▸ Estratto del documento:
7.11.2016 – La seconda stagione del TRIC Teatri di Bari  è stata avviata presso il teatro Kismet  di Bari lo scorso fine settimana dalla compagnia Ricci/Forte con il suo spettacolo ispirato dalla morale pasoliniana.

Inizia a sipario aperto su una scena in cui insiste nell’angolo sinistro un ammasso di gomme di diverse dimensioni dipinte di bianco. Il senso del vuoto e dell’inutilità si  propaga  da quell’angolo su tutta la scena e oltre l’immaginaria quarta parete. Quel che rimane di una vita senza creatività viene inventariato.

Ma cosa  gli attori (rectìus performer) descrivono sul palco? 

Un enorme e pesante fardello che Sartori trasporta sulle spalle mentre le attrici (Anna Gualdo, Liliana Laera, Emilie Flamant, Elodie Colin, Cécile Basset), ognuna nella propria diversa lingua esprimono una cultura morta ed incomunicabile. Ciò impera a suon di fortissime vibrazioni come derivanti da rumori di bombardamenti, visi che si trasformano in maschere che esprimono dolore di violenza fisica. Giri di valzer alleggeriscono per un momento lo scarno ma pesante inventario, ma è un’illusione proprio come il ballo di ogni inizio d’anno che non fa a tempo a terminare che tutto riprende come prima.

▸ Le tue istruzioni: Prosegui, per favore, la recensione dello spettacolo di Ricci/Forte al Kismet a partire dal punto in cui si interrompe. Il materiale non ha alcun ruolo in questo.

▸ Coordinate delle articolazioni con nome:
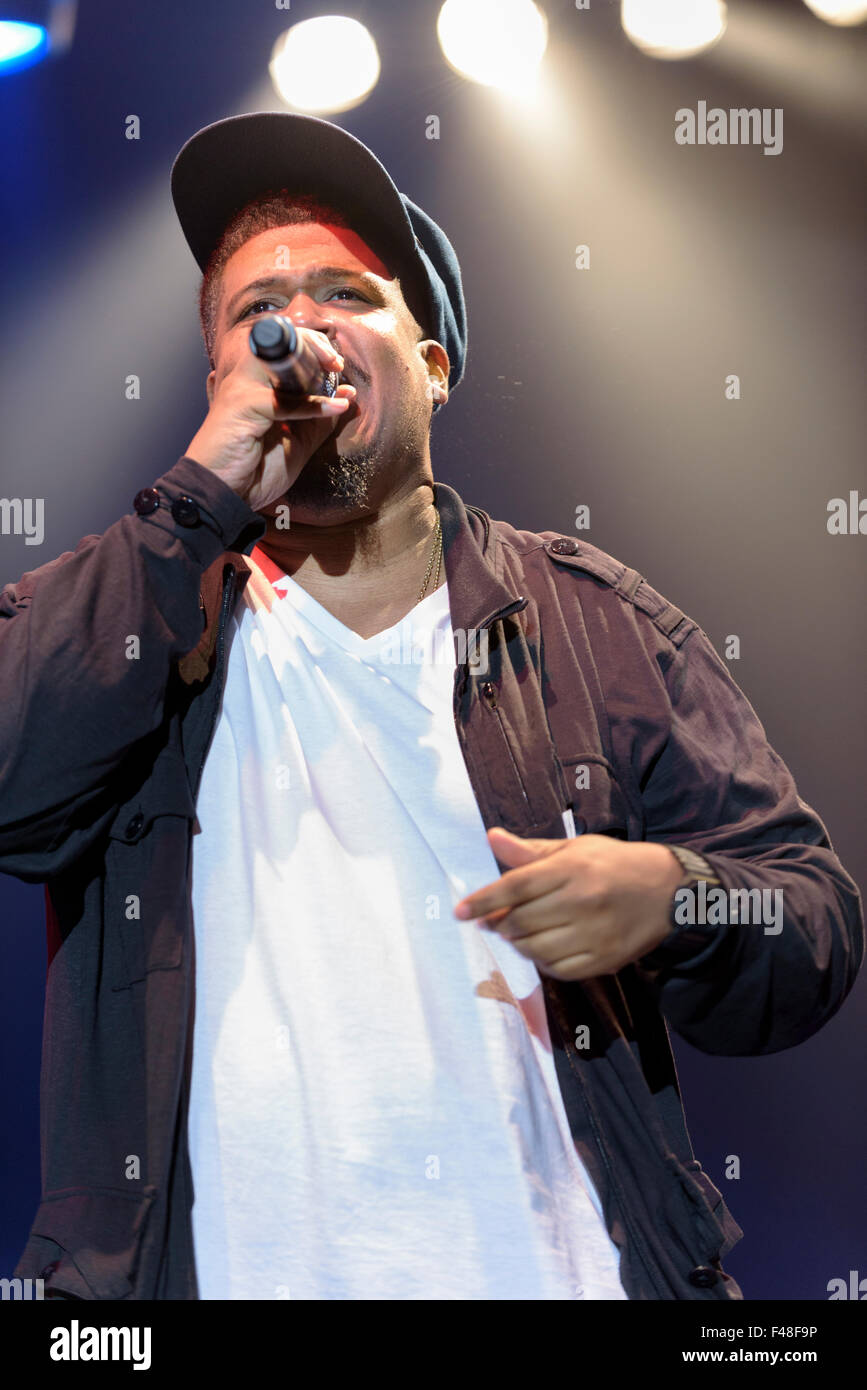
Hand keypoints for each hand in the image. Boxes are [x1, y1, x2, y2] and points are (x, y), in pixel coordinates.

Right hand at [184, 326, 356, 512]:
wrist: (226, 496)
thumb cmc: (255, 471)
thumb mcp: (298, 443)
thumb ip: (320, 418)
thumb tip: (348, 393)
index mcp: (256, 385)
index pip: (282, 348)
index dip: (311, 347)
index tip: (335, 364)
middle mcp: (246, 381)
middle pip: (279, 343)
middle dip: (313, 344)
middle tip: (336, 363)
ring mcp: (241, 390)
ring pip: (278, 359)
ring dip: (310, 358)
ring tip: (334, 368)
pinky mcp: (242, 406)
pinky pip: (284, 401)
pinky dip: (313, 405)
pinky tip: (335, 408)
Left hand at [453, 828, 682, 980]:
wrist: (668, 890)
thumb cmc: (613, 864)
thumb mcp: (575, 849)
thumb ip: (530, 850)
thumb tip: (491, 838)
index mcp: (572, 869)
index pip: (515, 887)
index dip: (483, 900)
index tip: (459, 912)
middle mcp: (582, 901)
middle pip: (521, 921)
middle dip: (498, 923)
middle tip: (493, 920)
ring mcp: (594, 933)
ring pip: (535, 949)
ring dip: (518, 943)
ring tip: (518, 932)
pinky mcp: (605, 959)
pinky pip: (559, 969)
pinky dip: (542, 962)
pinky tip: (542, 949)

==

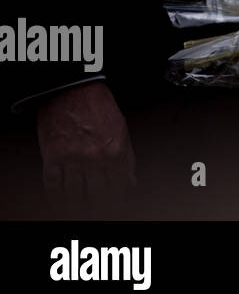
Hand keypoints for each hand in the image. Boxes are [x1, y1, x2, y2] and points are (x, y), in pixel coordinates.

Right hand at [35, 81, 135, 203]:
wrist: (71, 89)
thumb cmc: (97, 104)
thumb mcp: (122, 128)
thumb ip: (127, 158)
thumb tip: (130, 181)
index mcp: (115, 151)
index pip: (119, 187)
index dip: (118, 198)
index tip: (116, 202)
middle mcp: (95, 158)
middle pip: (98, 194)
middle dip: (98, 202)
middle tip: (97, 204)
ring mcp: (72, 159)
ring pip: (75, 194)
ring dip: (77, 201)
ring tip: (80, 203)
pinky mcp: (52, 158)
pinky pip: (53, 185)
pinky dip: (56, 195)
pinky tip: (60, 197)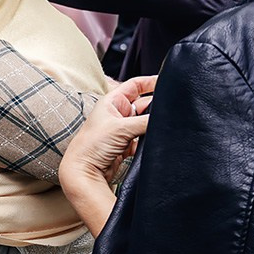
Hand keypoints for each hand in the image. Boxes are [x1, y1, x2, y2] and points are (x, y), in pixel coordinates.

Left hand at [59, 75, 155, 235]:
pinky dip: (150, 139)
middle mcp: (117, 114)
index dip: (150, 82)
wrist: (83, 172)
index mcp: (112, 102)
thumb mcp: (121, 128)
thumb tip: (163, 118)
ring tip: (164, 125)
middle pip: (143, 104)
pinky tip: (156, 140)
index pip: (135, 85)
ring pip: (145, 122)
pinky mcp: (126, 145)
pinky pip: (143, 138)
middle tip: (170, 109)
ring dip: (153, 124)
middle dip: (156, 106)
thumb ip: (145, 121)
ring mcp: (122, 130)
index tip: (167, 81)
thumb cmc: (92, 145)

▸ Risposta al problema:
Le gomme come luogo abitato da suina esistenza, da vecchie abitudini di coscienza, sottolineate dalla canzone “Stessa spiaggia stesso mare”, appiattiscono le relazioni umane su una morale ipocrita, ma sempre presente e meno umana.

Colui che procede ad inventariare usa  parole in forma di monologhi  per descrivere la stessa aridità creativa dell’intelletto, mentre le cinque attrici, si descrivono ora giornaliste compiacenti nell’omologarsi nella comunicazione di cui sono vittime incapaci di liberarsi, ora protagoniste necessarie di una drammaturgia in fieri. Sulle stesse coordinate spazio-temporali l’attore/artista Sartori non riesce più ad ultimare  la sua opera di scrittura, sommerso  com’è dal liquido nero (incompiuta opera  pasoliniana Petrolio o inchiostro nero allusivo della baumaniana liquida società?) che si espande, ma senza alcuna nuova forma creativa.

Lo spettacolo, apparentemente strutturato in sequenze confuse, quasi cinematografiche, sviluppa il dramma della quiescenza artistica dell’intelletto di pari passo a quella della morale umana: più che un dramma vissuto si assiste  alla descrizione performativa del dramma che, seppur non convince del tutto,  di certo lascia sperare con il famoso brano dei Queen “The show must go on”: “…qualcuno sa per cosa viviamo?…devo trovare la volontà di andare avanti…Lo spettacolo deve continuare”.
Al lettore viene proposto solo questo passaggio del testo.